In some ways, this fits into the bigger movement of Malaysians seeking to reclaim the history of their country - a history which many now insist has been hijacked by certain political groups to legitimise their hold on power.

Some Malaysians have begun lobbying for history textbooks to be more inclusive, so as to give a more complete account of the nation's story.

But that's just one part of it. Those who pour their time and money into restoration projects say it's often a lot more to do with preserving their personal stories.

Mr Laurence Loh, a prominent heritage architect, said Malaysians have come quite some way in appreciating their past, although there is still reluctance to put money into conservation.

'In this increasingly globalised world, we look for something that is unique,' he said.

In the course of his 27-year career, he has restored iconic buildings like the Cheong Fatt Tze mansion in George Town in Penang, and recently, the Whiteaways arcade that was a swank British department store in its heyday.

But three years ago, he undertook a more personal project - the restoration of his grandfather's rubber smokehouse in Lunas, about 100km south of the Kedah capital of Alor Setar.

'My grandfather was one of the three Chinese personalities who built Lunas town, and my dad was born there,' said Mr Loh, 61. 'I undertook the project because no one has mapped Lunas' history, and I wanted to do it.'

The project, which was sponsored by a telecommunications company and involved local school pupils who mapped the town's history, was nominated for an Aga Khan Award for Architecture, which recognises architectural and preservation projects in Islamic societies.

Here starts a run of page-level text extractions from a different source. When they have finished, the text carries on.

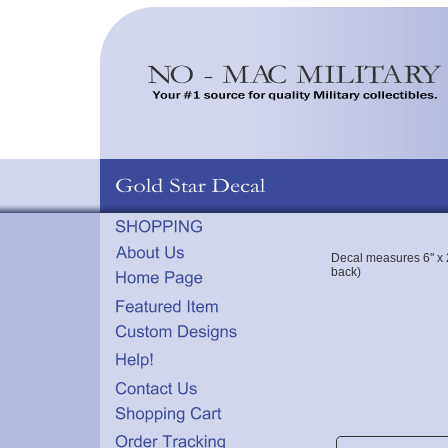
Decal measures 6" x 2
back)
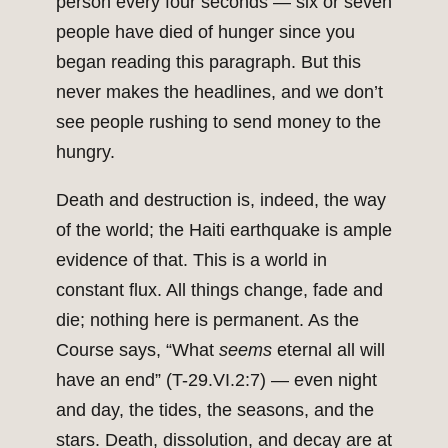
person every four seconds — six or seven
people have died of hunger since you
began reading this paragraph. But this
never makes the headlines, and we don’t
see people rushing to send money to the
hungry.
Death and destruction is, indeed, the way
of the world; the Haiti earthquake is ample
evidence of that. This is a world in
constant flux. All things change, fade and
die; nothing here is permanent. As the
Course says, “What
seems
eternal all will
have an end” (T-29.VI.2:7) — even night
and day, the tides, the seasons, and the
stars. Death, dissolution, and decay are at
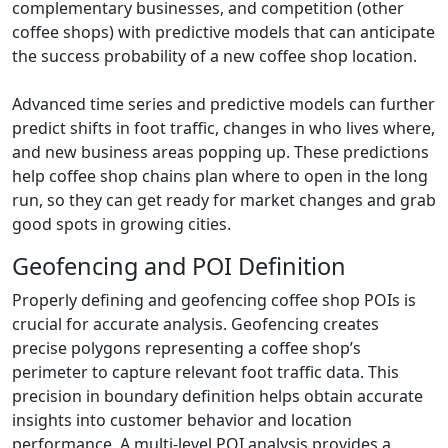
complementary businesses, and competition (other
coffee shops) with predictive models that can anticipate
the success probability of a new coffee shop location.
Advanced time series and predictive models can further
predict shifts in foot traffic, changes in who lives where,
and new business areas popping up. These predictions
help coffee shop chains plan where to open in the long
run, so they can get ready for market changes and grab
good spots in growing cities.
Geofencing and POI Definition
Properly defining and geofencing coffee shop POIs is
crucial for accurate analysis. Geofencing creates
precise polygons representing a coffee shop’s
perimeter to capture relevant foot traffic data. This
precision in boundary definition helps obtain accurate
insights into customer behavior and location
performance. A multi-level POI analysis provides a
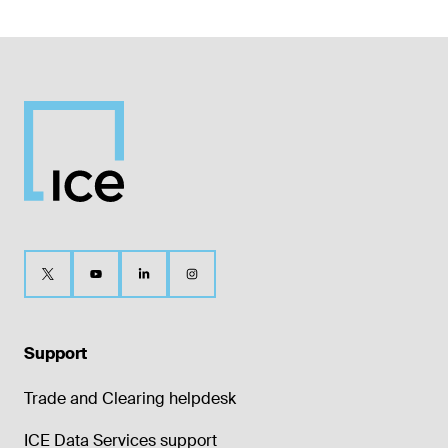
Support
Trade and Clearing helpdesk
ICE Data Services support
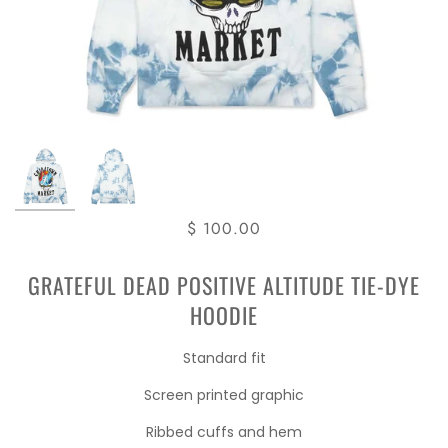
$ 100.00
GRATEFUL DEAD POSITIVE ALTITUDE TIE-DYE
HOODIE
Standard fit
Screen printed graphic
Ribbed cuffs and hem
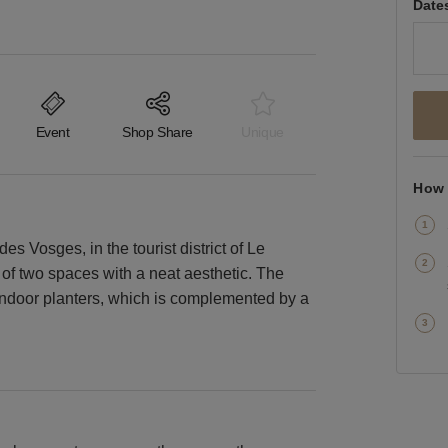
Date
Event
Shop Share
Unique
How 
des Vosges, in the tourist district of Le
ts of two spaces with a neat aesthetic. The
indoor planters, which is complemented by a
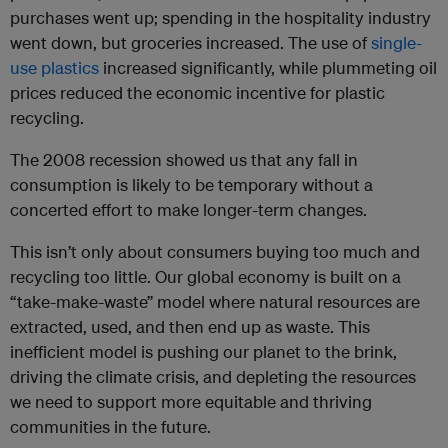
purchases went up; spending in the hospitality industry
went down, but groceries increased. The use of
single-
use plastics
increased significantly, while plummeting oil
prices reduced the economic incentive for plastic
recycling.
The 2008 recession showed us that any fall in
consumption is likely to be temporary without a
concerted effort to make longer-term changes.
This isn’t only about consumers buying too much and
recycling too little. Our global economy is built on a
“take-make-waste” model where natural resources are
extracted, used, and then end up as waste. This
inefficient model is pushing our planet to the brink,
driving the climate crisis, and depleting the resources
we need to support more equitable and thriving
communities in the future.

When opened, the smokehouse saw visitors turning up in droves - although some left hurriedly after being greeted by the pungent smell of smoked rubber sheets. And they kept coming, until the funds to keep it open ran out.

Today, Mr Loh's cousins, who run an eatery nearby, open the smokehouse only when visitors pop by. As he noted, such projects are hard to sustain, as government or corporate funding is rarely available.

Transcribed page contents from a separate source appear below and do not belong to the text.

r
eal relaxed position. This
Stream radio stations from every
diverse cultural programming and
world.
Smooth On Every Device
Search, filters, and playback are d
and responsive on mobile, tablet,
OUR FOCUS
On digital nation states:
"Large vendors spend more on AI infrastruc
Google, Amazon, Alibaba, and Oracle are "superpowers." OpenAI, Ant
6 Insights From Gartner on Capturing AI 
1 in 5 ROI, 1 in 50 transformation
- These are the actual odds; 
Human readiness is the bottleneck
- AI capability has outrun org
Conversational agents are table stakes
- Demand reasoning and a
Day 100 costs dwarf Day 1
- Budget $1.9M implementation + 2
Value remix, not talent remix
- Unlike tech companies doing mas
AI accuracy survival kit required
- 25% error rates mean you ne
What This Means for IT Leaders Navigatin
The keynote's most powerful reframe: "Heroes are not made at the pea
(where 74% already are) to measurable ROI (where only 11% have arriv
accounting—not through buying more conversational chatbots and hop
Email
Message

This, however, did not deter former venture capitalist Bernard Yaw, 50, from spending RM500,000 (S$203,000) to restore two shophouses in Gopeng which had belonged to his great-great-grandfather who set up home there after arriving from China.

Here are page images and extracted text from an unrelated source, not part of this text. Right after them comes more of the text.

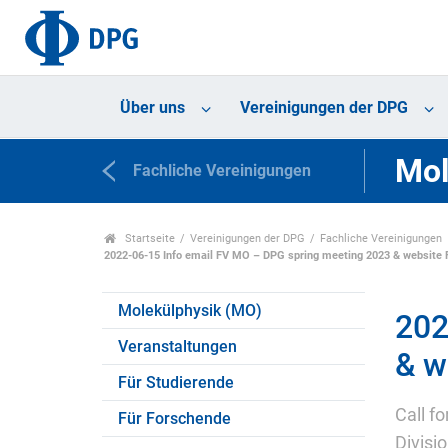
Über uns
Vereinigungen der DPG
Mol
Fachliche Vereinigungen
Startseite
Vereinigungen der DPG
Fachliche Vereinigungen
2022-06-15 Info email FV MO – DPG spring meeting 2023 & website
Molekülphysik (MO)
202
Veranstaltungen
& w
Für Studierende
Call f
Für Forschende
Divisi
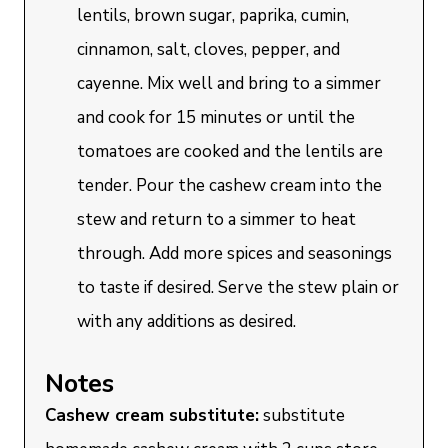
lentils, brown sugar, paprika, cumin,
cinnamon, salt, cloves, pepper, and
cayenne. Mix well and bring to a simmer
and cook for 15 minutes or until the
tomatoes are cooked and the lentils are
tender. Pour the cashew cream into the
stew and return to a simmer to heat
through. Add more spices and seasonings
to taste if desired. Serve the stew plain or
with any additions as desired.
Notes
Cashew cream substitute:
substitute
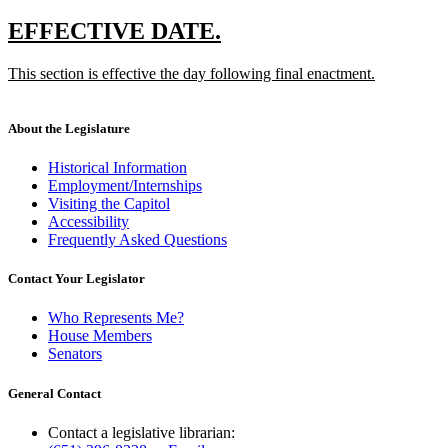
new
text
new
new
EFFECTIVE DATE.
end
text
text
new
This section is effective the day following final enactment.
begin
end
text
new
begin
text
end
About the Legislature
Historical Information
Employment/Internships
Visiting the Capitol
Accessibility
Frequently Asked Questions
Contact Your Legislator
Who Represents Me?
House Members
Senators
General Contact
Contact a legislative librarian:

Located about 10km from Ipoh, Gopeng - like Papan - was then a thriving tin-mining centre. Today, it's also a sleepy hollow.

One of Mr Yaw's shophouses has become a museum honouring Gopeng as the first Chinese town in Perak, while the other depicts the typical home of a tin-mining tycoon. The antiques were provided by a classmate, while his former history teacher gave the intellectual input.

Both places have drawn 170,000 visitors since they opened three years ago, and are still open to the public for free.

'There's nothing political about the project, it's just about my hometown. Many locals now tell us that they, too, want to restore their houses,' Mr Yaw said, adding that he has heard of a tin tycoon who is now building a tin-mining museum in Kampar, also in Perak.

It's news that would have got a nod of approval from Mr Loh the architect.

'Heritage resonates with people's souls, and it's often manifested in a built environment,' he said. 'Man and buildings are as eternal as the world.'

That's as true for the cities as for some of the smallest towns in Malaysia, as these quirky little museums show.